Dataset entries:
*-*-*
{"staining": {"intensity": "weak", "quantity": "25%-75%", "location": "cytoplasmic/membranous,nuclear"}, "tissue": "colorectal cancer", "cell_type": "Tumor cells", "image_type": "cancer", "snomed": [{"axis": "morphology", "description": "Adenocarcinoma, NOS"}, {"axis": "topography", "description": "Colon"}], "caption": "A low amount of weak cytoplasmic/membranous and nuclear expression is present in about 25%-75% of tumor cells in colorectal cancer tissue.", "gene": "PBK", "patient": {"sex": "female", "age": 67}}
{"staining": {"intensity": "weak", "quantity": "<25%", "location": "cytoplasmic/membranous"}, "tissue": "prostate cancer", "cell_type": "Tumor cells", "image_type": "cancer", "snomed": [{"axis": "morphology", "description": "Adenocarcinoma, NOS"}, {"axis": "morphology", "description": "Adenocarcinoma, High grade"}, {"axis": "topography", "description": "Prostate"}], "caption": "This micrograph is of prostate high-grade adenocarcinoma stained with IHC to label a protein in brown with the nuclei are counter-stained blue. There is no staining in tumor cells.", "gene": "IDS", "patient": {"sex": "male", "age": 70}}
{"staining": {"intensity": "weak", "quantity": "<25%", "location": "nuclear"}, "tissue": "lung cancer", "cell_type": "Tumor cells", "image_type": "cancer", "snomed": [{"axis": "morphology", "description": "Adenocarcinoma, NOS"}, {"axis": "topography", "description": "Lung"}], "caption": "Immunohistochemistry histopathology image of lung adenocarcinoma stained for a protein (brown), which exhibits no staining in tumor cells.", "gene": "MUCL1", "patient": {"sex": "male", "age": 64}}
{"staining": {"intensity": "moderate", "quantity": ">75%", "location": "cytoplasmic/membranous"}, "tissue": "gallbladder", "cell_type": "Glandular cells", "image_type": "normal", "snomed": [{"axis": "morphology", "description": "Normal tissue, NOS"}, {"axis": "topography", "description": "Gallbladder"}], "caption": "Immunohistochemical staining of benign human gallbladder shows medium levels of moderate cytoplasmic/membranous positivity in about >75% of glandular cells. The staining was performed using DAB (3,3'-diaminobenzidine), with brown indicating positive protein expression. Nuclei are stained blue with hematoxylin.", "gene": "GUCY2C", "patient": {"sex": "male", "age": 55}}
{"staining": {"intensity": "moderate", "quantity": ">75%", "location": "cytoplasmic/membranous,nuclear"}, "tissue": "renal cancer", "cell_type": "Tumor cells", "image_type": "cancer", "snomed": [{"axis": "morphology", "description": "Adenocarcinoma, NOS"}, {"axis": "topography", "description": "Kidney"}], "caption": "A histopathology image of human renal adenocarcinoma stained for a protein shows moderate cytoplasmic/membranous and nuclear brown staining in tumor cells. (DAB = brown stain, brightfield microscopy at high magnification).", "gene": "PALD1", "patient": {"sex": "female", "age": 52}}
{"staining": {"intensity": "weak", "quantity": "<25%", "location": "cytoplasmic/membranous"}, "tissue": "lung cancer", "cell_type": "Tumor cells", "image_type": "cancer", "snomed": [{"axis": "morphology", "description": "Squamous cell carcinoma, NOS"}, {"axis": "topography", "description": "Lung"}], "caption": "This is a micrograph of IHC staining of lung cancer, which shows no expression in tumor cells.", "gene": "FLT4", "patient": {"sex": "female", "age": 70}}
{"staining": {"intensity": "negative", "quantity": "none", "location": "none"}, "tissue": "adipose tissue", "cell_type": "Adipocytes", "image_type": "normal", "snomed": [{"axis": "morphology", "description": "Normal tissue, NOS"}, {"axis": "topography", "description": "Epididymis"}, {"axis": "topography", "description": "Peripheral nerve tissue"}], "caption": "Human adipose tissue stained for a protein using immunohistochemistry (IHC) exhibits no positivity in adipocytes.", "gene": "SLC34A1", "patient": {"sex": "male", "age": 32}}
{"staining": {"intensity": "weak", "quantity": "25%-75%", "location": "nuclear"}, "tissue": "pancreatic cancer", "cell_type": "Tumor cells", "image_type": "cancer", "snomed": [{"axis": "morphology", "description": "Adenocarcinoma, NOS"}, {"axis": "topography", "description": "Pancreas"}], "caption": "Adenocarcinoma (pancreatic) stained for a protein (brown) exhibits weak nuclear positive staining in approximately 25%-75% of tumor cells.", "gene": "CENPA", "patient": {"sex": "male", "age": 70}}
*-*-*
Start with the line above that contains "image of lung" and stop after the line that contains "staining of benign". Output those lines exactly, and only those.

{"staining": {"intensity": "weak", "quantity": "<25%", "location": "nuclear"}, "tissue": "lung cancer", "cell_type": "Tumor cells", "image_type": "cancer", "snomed": [{"axis": "morphology", "description": "Adenocarcinoma, NOS"}, {"axis": "topography", "description": "Lung"}], "caption": "Immunohistochemistry histopathology image of lung adenocarcinoma stained for a protein (brown), which exhibits no staining in tumor cells.", "gene": "MUCL1", "patient": {"sex": "male", "age": 64}}
{"staining": {"intensity": "moderate", "quantity": ">75%", "location": "cytoplasmic/membranous"}, "tissue": "gallbladder", "cell_type": "Glandular cells", "image_type": "normal", "snomed": [{"axis": "morphology", "description": "Normal tissue, NOS"}, {"axis": "topography", "description": "Gallbladder"}], "caption": "Immunohistochemical staining of benign human gallbladder shows medium levels of moderate cytoplasmic/membranous positivity in about >75% of glandular cells. The staining was performed using DAB (3,3'-diaminobenzidine), with brown indicating positive protein expression. Nuclei are stained blue with hematoxylin.", "gene": "GUCY2C", "patient": {"sex": "male", "age": 55}}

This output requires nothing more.